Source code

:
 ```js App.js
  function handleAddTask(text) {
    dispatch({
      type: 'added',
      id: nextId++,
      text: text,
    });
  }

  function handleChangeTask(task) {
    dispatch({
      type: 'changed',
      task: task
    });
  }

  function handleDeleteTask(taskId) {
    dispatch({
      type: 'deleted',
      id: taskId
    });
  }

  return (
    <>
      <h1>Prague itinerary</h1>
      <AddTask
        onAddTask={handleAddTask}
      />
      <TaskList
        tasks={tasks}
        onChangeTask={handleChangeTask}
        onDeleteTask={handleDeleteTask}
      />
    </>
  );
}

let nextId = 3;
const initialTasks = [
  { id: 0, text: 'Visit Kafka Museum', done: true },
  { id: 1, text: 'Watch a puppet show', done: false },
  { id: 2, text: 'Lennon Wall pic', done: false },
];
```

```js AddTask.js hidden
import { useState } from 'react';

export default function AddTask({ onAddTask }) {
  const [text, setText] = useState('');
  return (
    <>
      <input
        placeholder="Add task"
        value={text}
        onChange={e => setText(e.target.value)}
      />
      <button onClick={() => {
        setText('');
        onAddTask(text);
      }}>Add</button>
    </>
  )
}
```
======
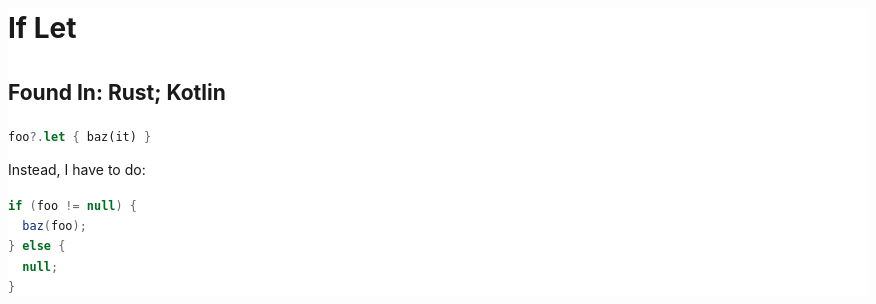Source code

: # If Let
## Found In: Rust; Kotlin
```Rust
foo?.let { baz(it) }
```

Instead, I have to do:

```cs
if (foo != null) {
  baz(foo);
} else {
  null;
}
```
======
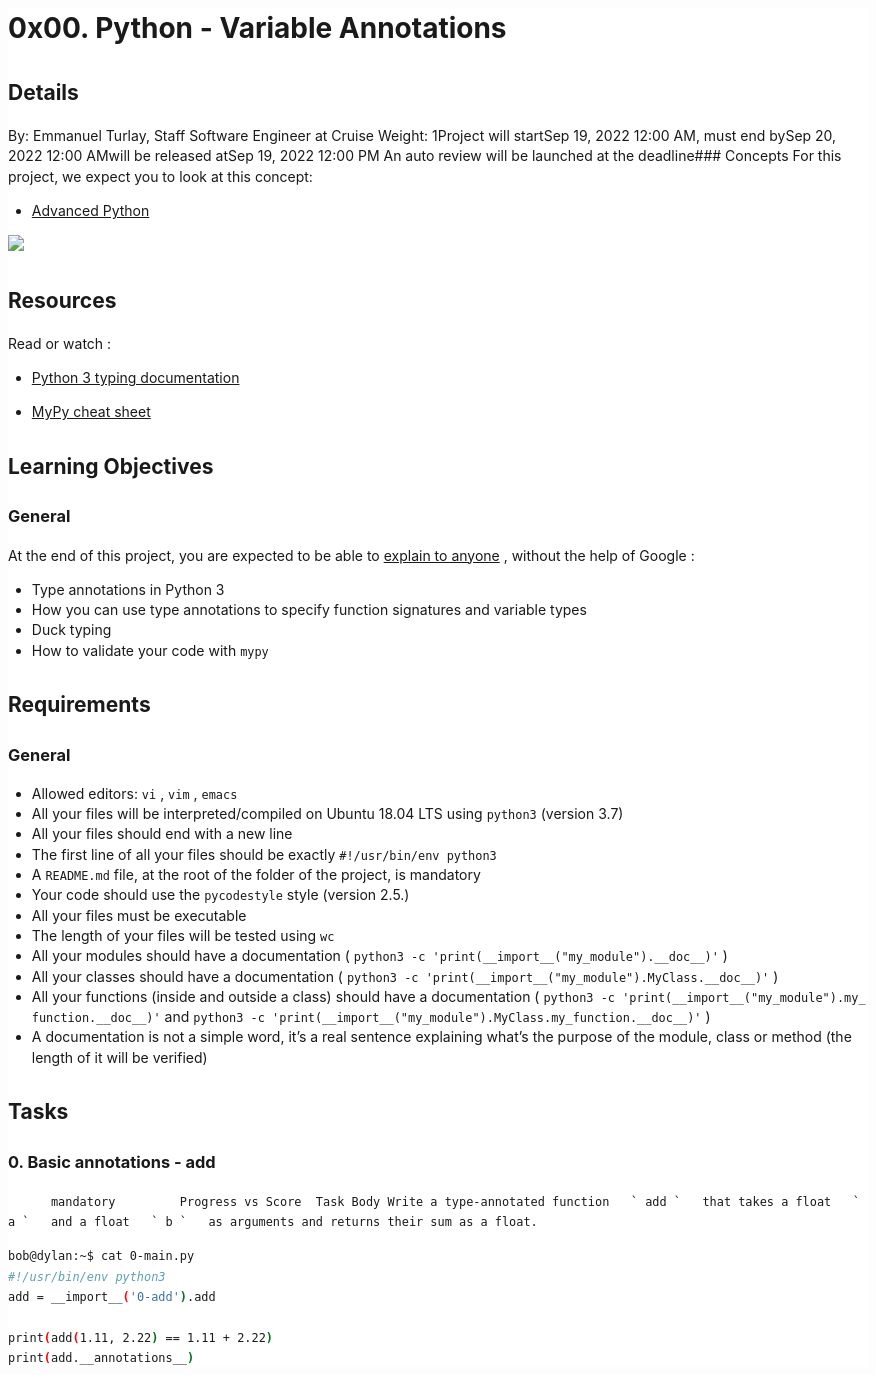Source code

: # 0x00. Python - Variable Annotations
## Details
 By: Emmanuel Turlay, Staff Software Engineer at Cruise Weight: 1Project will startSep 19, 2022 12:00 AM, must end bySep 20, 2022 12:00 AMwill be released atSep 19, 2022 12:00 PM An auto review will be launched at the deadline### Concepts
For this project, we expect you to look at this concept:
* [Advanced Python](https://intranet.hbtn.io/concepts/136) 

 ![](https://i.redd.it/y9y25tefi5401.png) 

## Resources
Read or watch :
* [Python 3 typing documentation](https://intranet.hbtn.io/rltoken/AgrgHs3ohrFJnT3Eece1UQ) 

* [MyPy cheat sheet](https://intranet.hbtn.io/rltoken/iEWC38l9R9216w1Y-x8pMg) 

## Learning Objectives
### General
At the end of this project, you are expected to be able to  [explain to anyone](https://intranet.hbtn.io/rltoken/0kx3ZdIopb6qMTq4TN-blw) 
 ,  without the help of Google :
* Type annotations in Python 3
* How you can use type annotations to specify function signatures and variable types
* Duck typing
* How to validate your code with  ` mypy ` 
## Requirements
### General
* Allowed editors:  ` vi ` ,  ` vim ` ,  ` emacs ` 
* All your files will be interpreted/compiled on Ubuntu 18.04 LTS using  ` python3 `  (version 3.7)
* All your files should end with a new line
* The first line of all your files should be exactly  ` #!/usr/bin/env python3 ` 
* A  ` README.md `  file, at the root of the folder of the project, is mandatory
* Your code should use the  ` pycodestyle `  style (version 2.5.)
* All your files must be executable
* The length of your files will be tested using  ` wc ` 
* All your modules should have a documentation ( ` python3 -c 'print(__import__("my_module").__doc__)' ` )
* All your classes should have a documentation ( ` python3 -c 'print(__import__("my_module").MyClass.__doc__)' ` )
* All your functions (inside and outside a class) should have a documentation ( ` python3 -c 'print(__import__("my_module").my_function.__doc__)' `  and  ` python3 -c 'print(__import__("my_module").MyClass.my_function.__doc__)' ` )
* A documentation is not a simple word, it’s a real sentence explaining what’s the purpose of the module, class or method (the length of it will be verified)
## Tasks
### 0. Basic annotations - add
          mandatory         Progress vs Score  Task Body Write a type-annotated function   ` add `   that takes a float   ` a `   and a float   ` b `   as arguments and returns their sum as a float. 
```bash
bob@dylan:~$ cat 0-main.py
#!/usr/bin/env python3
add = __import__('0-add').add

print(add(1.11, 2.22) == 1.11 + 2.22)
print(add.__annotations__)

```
======
§ EXERCISE PROMPT:
Only a number is needed here: how many lines of the data include the word "typing"?

§ TASK OUTPUT:
2